Перед князем Владимиром чередой прошли, с изложением своих догматов, миссионеры от католицизма, мусульманства, иудаизма и православия, и только слова последних зацепились за душу князя, и Русь была крещена в православии. Вот как описывает процесс принятия этого решения церковный историк: «Болгарские мусульмане хвалили свою веру, и описание Магометова рая нравилось сластолюбивому князю, но обрезание казалось ему ненавистным обрядом, а запрещение пить вино — несовместимым с обычаями Руси. Усердные слуги папы (римского) говорили о величии невидимого Бога и ничтожестве идолов; славный князь, зная захватническую политику папы, отвечал:"Отцы наши не принимали веры от папы". Выслушав иудеев хазарских, спросил:"Где ваше отечество?"–"В Иерусалиме, но Бог во гневе расточил нас по чужим землям", — говорили евреи."И вы, наказываемые Богом, смеете желать, чтобы и другие лишились своего отечества?" — отвечал умный князь. Наконец, выслушан был философ — инок греческий. Тот, показав несправедливость других вер, представил содержание Библии, историю православия и в заключение показал картину страшного суда божия с участием праведных и грешных… Греческий инок пообещал князю:"Крестись и будешь в раю с первыми"(то есть с праведниками)»[17].
Эти ли наивные основания оказались решающими при выборе веры — сказать трудно. Возможно, учитывались и они, но существовали и более глубинные.
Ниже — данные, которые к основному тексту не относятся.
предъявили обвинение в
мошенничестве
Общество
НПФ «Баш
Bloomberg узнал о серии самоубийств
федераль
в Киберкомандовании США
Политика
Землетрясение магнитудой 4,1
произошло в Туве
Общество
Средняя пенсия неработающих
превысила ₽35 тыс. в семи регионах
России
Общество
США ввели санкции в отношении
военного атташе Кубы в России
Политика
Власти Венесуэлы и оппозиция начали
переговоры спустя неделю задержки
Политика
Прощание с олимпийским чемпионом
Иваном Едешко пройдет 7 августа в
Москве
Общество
Л. Н. Гумилев для объяснения подобных предпочтений вводит принцип комплиментарности, говоря о положительной комплиментарности, он подчеркивает, что это безотчетная симпатия без попыток перестроить структуру партнера, это принятие его таким, каков он есть[18]. В другой своей работе он объясняет комплиментарность как природное явление, а не дело рук человека[19]. Безотчетная симпатия является таковой, когда человек не делает попытки понять, в силу чего ему приятен другой, но если он задастся такой целью, то выявит основания. Если же речь идет о научном объяснении феномена, то исследователь обязан это сделать. В противоречие со своим пониманием комплиментарности Л. Н. Гумилев в своих работах и занимается этим — поиском оснований предпочтения, и во многих случаях наше понимание базируется на его аргументации.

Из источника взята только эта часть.